The phrase "truth and reconciliation" describes a constructive process for coming to terms with a troubled past. It has been used to resolve bitter political conflicts and achieve national unity, starting with South Africa's Truth and Reconciliation Commission in 1995. I would like to initiate a similar process to resolve a bitter scientific conflict.
The idea of comparing a scientific conflict with political conflict is likely to raise hackles from the very beginning. Are not science and politics totally different enterprises? We expect bitter conflicts in politics whereas science is supposed to result in objective truths upon which everyone can agree. Saying that science is like politics appears to sully its reputation.
It is not my purpose to rob science of its dignity. When it comes to science, I'm a true believer. I believe that there is a real-world out there that can be apprehended by the human mind--but only if we follow a collection of practices known as the scientific method. The individual mind is too feeble and prone to biases to directly apprehend reality. Even groups of people, left to their own devices, will be prone to biases that depart from reality to serve their collective interests. Science isn't natural. It is a cultural invention that must be carefully maintained to work properly. When science functions as it should, it does indeed result in objective truths upon which everyone can agree. As far as I am concerned, there can be no higher calling than to be a scientist.
While we're at it, let's restore some dignity to politics. Wikipedia, that great populist body of knowledge, defines politics as "the process whereby groups of people make decisions."
Politicians are noble to the extent that they make wise decisions on behalf of everyone in their group. They are ignoble to the extent that they make partisan decisions that benefit some at the expense of others or the long-term welfare of the group as a whole. When politics functions as it should, there can be no higher calling than to be a politician.
Of course, politics rarely functions as it should--hence the low reputation of politicians. It's easy to blame individuals, but we also need to blame whole political systems. Politics isn't natural, any more than science is natural, especially at the large scale at which it must be practiced in modern life. Politics needs a well-designed system of checks and balances, similar to the checks and balances associated with the scientific method. A truth and reconciliation process becomes necessary when politics hasn't been working as it should, which is a droll understatement for the injustices that took place during the apartheid era in South Africa and elsewhere in the world. An essential part of the process is for a society to acknowledge what happened, even if all wrongs cannot be righted. Revisionist histories must go. Truth is required for reconciliation.
What happens when science doesn't work as it should? Such is the case for the controversy over group selection, which began with Darwin, became prominent during the 1960s, and continues to fester at all levels of scientific discourse, from the pages of scientific journals such as Nature to popular science blogs. Thankfully, scientific conflicts no longer result in torture and death, as they once did and as political conflicts still do. Nevertheless, the word heresy appears disturbingly often in the annals of the group selection debate and proponents of group selection have risked scientific death in the form of rejected articles and grant proposals, lost job opportunities, and all-around social exclusion. Most of all, the group selection controversy is still plagued by historical revisionism. There is not even a basic consensus on what happened, least of all in textbooks, and many accounts read embarrassingly like patriotic histories, complete with black-and-white villains and heroes.

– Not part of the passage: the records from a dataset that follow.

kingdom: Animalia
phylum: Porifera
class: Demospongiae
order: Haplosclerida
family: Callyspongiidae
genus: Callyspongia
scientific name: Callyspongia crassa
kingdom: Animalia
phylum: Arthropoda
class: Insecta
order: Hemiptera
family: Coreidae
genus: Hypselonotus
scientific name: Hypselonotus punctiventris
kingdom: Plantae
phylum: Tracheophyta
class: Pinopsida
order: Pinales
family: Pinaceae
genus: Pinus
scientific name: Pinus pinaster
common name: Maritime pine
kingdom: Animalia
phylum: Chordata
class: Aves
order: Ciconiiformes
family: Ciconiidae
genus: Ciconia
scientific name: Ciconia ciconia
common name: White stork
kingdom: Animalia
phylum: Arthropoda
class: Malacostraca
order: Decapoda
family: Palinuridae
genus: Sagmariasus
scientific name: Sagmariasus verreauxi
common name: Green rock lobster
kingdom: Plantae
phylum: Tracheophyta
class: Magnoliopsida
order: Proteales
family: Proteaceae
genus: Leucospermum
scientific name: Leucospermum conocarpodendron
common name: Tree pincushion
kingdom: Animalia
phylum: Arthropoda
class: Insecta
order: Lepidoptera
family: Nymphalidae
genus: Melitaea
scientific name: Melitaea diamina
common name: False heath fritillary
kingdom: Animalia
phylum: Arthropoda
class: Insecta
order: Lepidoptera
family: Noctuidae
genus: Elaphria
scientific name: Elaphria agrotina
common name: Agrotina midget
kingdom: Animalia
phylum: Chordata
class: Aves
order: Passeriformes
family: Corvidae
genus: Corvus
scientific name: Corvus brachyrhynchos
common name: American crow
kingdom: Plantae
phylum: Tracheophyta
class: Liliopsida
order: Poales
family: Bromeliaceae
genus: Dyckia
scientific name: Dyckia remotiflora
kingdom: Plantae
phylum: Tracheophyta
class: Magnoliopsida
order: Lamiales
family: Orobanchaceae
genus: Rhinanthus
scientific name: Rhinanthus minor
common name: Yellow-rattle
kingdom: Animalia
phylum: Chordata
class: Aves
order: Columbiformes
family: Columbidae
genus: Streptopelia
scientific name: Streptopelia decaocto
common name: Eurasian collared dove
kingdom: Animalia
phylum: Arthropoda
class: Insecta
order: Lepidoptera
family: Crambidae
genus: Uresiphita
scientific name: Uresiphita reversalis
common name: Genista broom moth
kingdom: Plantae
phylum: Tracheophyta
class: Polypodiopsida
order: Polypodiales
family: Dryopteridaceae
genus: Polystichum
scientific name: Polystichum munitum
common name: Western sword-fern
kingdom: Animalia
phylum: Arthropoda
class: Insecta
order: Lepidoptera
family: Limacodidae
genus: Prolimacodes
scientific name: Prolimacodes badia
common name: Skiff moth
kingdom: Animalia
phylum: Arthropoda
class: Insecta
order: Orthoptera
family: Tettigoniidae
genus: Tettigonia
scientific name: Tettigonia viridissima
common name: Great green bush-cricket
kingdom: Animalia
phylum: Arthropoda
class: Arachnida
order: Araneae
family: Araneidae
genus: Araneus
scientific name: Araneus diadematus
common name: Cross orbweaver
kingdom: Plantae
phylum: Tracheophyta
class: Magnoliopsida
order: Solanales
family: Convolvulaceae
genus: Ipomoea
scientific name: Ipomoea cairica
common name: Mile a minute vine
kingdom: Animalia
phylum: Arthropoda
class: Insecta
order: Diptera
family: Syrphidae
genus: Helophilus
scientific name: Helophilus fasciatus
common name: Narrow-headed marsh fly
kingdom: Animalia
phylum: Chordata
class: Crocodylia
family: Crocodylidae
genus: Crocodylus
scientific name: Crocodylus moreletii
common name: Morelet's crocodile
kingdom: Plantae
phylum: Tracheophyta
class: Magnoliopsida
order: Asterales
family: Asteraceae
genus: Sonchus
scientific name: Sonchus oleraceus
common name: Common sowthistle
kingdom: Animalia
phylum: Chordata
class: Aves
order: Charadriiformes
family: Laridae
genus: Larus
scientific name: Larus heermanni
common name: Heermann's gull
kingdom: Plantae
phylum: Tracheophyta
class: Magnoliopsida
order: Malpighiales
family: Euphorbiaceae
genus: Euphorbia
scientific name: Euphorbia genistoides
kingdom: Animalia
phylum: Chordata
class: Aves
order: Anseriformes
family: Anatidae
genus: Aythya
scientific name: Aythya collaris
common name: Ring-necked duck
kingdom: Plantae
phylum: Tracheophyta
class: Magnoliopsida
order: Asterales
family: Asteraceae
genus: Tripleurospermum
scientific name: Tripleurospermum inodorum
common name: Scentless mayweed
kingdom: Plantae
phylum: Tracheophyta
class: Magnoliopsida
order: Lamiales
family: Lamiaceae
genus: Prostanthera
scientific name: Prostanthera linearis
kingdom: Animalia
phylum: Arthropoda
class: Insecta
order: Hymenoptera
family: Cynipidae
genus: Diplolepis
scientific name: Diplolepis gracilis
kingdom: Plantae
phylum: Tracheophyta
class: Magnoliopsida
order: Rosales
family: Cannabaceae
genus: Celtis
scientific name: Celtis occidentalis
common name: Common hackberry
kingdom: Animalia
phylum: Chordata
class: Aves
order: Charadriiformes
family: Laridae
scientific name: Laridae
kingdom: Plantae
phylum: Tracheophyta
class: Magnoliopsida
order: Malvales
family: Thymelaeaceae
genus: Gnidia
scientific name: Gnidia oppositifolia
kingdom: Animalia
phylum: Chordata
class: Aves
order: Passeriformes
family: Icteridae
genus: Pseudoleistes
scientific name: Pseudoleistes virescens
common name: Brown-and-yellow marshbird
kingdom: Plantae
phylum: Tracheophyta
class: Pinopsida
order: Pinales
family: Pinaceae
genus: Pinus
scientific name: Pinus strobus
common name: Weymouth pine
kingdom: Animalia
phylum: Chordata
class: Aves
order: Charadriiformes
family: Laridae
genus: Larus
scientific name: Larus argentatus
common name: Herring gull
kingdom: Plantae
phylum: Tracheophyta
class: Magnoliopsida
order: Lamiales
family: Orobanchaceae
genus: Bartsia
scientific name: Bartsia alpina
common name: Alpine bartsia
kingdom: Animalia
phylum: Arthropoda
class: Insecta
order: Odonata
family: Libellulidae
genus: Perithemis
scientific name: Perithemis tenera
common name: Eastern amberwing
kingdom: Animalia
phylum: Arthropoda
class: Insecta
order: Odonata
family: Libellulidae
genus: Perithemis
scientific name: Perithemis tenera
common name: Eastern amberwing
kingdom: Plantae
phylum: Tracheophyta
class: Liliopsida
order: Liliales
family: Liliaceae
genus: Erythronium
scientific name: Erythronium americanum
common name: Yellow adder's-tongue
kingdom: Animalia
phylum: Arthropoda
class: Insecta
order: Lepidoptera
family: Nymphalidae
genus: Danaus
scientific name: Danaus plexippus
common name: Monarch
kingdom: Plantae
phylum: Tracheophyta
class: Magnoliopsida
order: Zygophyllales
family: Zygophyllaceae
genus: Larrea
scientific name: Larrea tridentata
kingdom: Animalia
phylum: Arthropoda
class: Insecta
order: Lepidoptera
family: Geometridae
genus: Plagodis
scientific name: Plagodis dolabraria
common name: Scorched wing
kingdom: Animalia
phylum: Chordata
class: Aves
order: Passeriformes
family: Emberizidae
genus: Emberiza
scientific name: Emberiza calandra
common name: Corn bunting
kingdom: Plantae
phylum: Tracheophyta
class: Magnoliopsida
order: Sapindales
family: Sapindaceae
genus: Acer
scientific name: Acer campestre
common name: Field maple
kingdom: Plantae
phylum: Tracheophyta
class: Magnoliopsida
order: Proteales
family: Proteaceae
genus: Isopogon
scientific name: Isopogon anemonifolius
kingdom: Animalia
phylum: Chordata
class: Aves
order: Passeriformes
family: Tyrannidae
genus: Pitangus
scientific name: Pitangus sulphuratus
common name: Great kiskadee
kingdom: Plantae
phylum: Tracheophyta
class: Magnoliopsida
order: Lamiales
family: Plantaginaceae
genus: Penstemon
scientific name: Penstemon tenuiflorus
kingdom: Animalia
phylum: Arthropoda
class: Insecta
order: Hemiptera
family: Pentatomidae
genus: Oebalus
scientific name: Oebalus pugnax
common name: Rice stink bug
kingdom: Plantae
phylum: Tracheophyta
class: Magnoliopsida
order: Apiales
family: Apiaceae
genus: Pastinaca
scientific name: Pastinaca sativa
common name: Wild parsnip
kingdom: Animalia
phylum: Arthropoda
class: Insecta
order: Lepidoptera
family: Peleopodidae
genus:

It is precisely because I am such an idealist about science that I am calling for a truth and reconciliation process for group selection. Something has to change. The controversy didn't need to drag on for decades and it will continue for decades more unless something deliberate is done. The goal is to be constructive--to heal rather than aggravate old wounds. Yet, even healing can be painful, for scientific conflict no less than political conflict.
Another reason to initiate a truth and reconciliation process is because group selection is arguably the single most important concept for understanding the nature of politics from an evolutionary perspective. Recall Wikipedia's definition of politics as "the process whereby groups of people make decisions." Why should people be expected to make decisions "for the good of the group" in the first place? Why should they be expected to act "for the good of the group" after a decision is made? These are the questions that caused Darwin to propose the theory of group selection in the first place. How fitting, that a process for resolving conflict and achieving unity in the political realm can be used to resolve conflict and achieve unity in the scientific realm about the nature of politics from an evolutionary perspective.